In 1955, the state passed the cosmetology law that required licensing and she opened McCook Beauty Academy.

Ruth Lucas, Gary's wife, started teaching at the school when her husband took over and through the years she's seen how hair styles have changed. Ruth said she saw a major shift occurring in the late 1960s, when men started going to beauty salons instead of barbershops.

That's because men started growing their hair longer due to the popularity of the Beatles and "mop tops" and barbers either didn't know how to cut it, or didn't want to cut it, she remembers.

Ruth said she's "seen it all" when it comes to hair styles, with the straight, long and "all-natural" hair in the late 1960s, the blown-back "wings" of Farrah Fawcett in the mid and late 70s, perms and curls in the 1980s, then bone-straight again in the 1990s.

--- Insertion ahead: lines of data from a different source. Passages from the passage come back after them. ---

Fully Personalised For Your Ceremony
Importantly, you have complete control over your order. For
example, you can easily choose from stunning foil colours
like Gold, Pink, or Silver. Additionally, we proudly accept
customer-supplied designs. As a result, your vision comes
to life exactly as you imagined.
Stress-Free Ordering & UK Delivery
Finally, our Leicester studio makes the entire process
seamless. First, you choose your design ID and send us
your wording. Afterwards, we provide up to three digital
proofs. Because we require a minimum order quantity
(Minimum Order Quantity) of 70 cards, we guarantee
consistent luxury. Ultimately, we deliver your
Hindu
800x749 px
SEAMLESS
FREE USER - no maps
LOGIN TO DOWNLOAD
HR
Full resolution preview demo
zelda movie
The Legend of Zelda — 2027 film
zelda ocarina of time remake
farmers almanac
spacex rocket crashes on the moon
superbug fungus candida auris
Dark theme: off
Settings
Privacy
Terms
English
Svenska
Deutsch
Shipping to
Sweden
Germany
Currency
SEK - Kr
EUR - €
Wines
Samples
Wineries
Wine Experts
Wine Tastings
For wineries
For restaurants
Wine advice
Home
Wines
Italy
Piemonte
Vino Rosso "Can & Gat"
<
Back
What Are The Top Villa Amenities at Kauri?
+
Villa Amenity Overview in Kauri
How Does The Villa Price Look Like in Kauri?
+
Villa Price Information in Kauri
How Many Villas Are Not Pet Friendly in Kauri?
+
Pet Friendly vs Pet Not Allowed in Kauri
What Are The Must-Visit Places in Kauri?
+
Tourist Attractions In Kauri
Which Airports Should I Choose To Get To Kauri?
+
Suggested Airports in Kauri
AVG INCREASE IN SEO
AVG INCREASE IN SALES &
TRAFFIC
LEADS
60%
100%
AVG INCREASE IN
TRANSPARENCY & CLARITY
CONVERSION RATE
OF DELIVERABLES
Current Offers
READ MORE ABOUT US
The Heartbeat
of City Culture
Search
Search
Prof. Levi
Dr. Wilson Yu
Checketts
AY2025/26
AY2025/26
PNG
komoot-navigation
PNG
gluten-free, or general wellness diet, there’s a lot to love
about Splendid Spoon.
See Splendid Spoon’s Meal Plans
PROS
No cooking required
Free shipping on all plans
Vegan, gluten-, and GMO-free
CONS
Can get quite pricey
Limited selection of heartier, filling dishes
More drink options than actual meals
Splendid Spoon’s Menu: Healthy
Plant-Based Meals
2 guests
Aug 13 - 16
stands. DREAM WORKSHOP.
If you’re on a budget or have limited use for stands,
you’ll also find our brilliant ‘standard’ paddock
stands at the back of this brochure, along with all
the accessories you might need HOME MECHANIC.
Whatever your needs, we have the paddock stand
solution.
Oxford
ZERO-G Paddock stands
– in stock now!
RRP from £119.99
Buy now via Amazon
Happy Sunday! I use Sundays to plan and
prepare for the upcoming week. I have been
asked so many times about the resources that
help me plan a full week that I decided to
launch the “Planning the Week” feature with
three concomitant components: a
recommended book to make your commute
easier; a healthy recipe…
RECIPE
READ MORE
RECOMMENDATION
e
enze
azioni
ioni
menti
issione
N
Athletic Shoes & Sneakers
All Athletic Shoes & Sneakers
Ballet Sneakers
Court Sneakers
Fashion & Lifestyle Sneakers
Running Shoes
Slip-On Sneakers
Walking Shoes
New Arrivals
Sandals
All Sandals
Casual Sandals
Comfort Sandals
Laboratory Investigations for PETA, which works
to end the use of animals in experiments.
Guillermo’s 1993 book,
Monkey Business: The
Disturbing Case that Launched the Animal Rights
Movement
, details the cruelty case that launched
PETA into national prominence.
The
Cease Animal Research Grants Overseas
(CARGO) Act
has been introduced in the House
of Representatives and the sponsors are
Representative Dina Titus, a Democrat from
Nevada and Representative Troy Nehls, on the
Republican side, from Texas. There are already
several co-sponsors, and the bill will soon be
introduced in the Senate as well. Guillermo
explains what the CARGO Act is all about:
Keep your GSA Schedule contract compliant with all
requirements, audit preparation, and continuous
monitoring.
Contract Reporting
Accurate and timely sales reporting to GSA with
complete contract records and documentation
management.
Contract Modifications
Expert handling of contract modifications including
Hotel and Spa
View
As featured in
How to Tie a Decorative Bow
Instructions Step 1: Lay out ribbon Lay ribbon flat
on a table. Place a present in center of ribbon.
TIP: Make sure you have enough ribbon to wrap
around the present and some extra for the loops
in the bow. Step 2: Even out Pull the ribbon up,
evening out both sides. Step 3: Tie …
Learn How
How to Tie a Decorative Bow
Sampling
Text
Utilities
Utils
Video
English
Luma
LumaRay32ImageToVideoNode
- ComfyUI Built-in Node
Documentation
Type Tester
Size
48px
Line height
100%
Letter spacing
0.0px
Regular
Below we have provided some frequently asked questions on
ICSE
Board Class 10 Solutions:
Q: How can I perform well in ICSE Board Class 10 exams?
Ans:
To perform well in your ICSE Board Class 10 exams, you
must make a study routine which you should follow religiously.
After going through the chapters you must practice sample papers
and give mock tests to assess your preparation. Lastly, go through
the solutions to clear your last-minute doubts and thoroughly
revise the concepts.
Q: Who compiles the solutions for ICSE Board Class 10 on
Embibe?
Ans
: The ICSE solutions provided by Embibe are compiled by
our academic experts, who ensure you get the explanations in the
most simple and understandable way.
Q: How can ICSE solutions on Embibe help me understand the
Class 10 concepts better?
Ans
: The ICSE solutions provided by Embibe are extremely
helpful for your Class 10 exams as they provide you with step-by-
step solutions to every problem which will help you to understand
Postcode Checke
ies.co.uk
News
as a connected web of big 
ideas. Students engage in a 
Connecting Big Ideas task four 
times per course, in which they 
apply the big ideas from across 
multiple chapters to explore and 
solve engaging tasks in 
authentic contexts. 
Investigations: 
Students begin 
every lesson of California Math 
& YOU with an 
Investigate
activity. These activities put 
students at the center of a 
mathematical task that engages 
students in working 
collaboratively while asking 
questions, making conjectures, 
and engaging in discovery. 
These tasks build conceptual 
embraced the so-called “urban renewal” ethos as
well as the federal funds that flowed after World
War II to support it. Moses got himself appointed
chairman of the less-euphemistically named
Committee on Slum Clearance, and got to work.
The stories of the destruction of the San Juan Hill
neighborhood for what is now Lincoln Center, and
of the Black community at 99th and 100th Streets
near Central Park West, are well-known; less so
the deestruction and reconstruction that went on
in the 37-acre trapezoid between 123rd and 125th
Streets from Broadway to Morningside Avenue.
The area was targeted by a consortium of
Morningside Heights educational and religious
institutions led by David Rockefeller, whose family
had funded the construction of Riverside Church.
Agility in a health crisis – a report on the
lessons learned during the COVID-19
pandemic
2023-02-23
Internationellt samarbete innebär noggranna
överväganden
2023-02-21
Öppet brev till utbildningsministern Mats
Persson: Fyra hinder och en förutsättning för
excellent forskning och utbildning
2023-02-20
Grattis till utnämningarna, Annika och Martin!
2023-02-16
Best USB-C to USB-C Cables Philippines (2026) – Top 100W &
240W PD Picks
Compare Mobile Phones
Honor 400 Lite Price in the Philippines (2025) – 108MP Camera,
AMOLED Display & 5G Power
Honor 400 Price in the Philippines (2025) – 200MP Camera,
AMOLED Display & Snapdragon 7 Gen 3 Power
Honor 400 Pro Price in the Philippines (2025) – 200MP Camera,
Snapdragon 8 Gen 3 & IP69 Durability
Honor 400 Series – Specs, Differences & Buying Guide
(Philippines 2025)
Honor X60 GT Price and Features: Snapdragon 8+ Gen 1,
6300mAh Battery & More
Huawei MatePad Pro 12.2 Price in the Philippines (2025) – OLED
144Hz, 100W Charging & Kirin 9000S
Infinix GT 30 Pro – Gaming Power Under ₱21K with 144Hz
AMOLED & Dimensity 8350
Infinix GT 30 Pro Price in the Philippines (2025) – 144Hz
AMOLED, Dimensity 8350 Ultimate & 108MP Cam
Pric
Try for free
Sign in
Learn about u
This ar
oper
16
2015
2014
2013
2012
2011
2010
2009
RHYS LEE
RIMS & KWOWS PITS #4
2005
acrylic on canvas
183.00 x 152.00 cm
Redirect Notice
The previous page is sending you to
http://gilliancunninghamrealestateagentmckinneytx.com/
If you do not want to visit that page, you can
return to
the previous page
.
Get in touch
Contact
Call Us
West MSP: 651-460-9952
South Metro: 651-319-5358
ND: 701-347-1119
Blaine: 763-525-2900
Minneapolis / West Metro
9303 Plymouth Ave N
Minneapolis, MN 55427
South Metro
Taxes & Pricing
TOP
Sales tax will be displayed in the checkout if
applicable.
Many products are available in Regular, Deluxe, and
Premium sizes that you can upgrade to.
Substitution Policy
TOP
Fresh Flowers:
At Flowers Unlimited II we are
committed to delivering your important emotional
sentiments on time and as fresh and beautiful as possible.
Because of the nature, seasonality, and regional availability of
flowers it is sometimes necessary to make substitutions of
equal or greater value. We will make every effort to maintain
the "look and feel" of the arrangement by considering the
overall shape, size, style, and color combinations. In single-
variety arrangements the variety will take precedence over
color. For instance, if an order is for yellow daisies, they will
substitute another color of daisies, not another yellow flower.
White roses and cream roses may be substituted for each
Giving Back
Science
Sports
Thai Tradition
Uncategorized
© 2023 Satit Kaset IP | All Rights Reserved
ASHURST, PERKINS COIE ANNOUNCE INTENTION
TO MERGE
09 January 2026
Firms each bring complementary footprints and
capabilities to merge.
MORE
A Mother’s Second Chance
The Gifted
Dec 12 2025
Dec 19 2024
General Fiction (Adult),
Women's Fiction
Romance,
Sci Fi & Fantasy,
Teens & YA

She predicts curls becoming more popular, as trends tend repeat themselves.

Right now, the big thing is coloring, Ruth said, with more color jobs requested than hair cuts.

"It used to be, women would only color their hair to get rid of the gray," said Ruth, who, although retired, still can't resist stopping in occasionally.

"Now, we have teens coming in and people changing color like hair styles."

More than 1,000 students have attended the academy and Gary said someday he'll get around to cleaning out the eight file cabinets, full of student records dating back to when the school first opened.

But for now, he'll keep doing what never goes out of style: staying true to what works.